#### [WHAT NEEDS TO BE DONE]
Write out the data again exactly, skipping every picture.

#### [MATERIAL FOR THIS EXERCISE]
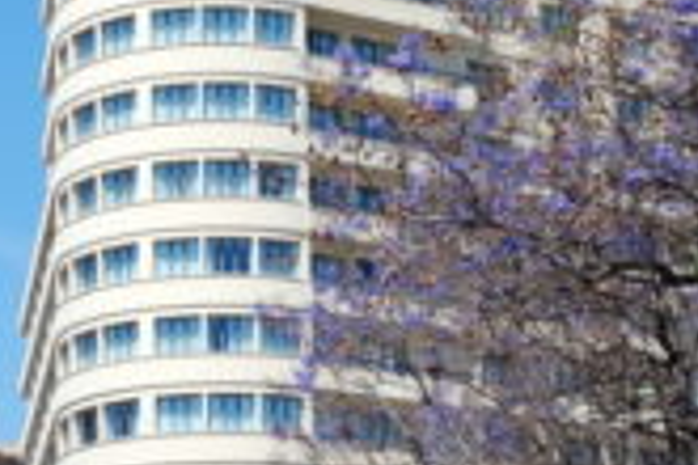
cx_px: 4
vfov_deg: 8.6
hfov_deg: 12.7
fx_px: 3093
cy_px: 438
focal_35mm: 160
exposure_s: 1/250
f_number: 8
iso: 100
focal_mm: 35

#### [FINISHED EXERCISE]
cx_px: 4
vfov_deg: 8.6
hfov_deg: 12.7
fx_px: 3093
cy_px: 438
focal_35mm: 160
exposure_s: 1/250
f_number: 8
iso: 100
focal_mm: 35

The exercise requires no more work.